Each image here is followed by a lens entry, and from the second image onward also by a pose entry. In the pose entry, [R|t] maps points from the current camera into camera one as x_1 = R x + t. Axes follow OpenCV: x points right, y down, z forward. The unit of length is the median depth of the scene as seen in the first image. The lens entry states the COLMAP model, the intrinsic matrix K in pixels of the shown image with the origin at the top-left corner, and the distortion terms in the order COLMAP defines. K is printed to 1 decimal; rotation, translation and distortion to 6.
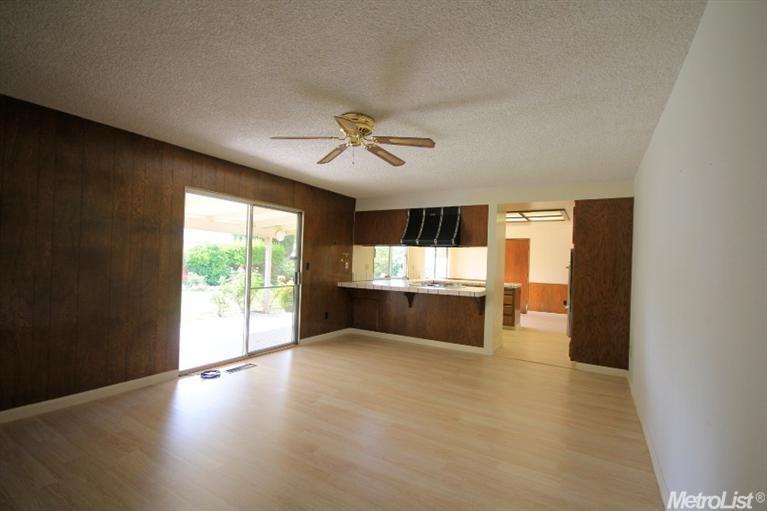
lens RADIAL K [[356.3, 0, 385.0], [0, 356.3, 259.0], [0, 0, 1]] dist [0.004406, -0.002798]
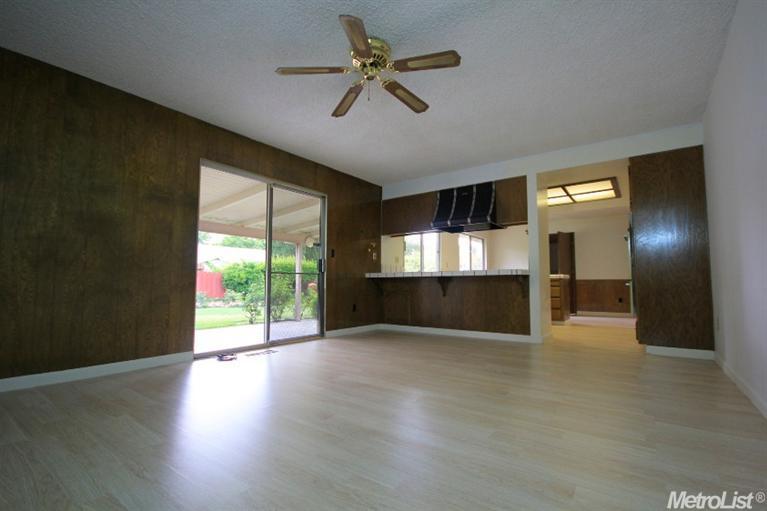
lens RADIAL K [[356.3, 0, 384.9], [0, 356.3, 258.9], [0, 0, 1]] dist [0.004406, -0.002798]
pose [[0.994577, -0.039770, -0.096103, 0.012976], [0.033490, 0.997251, -0.066094, 0.118342], [0.098467, 0.062517, 0.993175, 0.089632]]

• [ASSIGNMENT] Please recast the material above as a JSON list of strings, one string per line, with blank lines and the pictures left out.

• [WRITTEN RESPONSE]
[
  "Each image here is followed by a lens entry, and from the second image onward also by a pose entry. In the pose entry, [R|t] maps points from the current camera into camera one as x_1 = R x + t. Axes follow OpenCV: x points right, y down, z forward. The unit of length is the median depth of the scene as seen in the first image. The lens entry states the COLMAP model, the intrinsic matrix K in pixels of the shown image with the origin at the top-left corner, and the distortion terms in the order COLMAP defines. K is printed to 1 decimal; rotation, translation and distortion to 6.",
  "lens RADIAL K [[356.3, 0, 385.0], [0, 356.3, 259.0], [0, 0, 1]] dist [0.004406, -0.002798]",
  "lens RADIAL K [[356.3, 0, 384.9], [0, 356.3, 258.9], [0, 0, 1]] dist [0.004406, -0.002798]",
  "pose [[0.994577, -0.039770, -0.096103, 0.012976], [0.033490, 0.997251, -0.066094, 0.118342], [0.098467, 0.062517, 0.993175, 0.089632]]"
]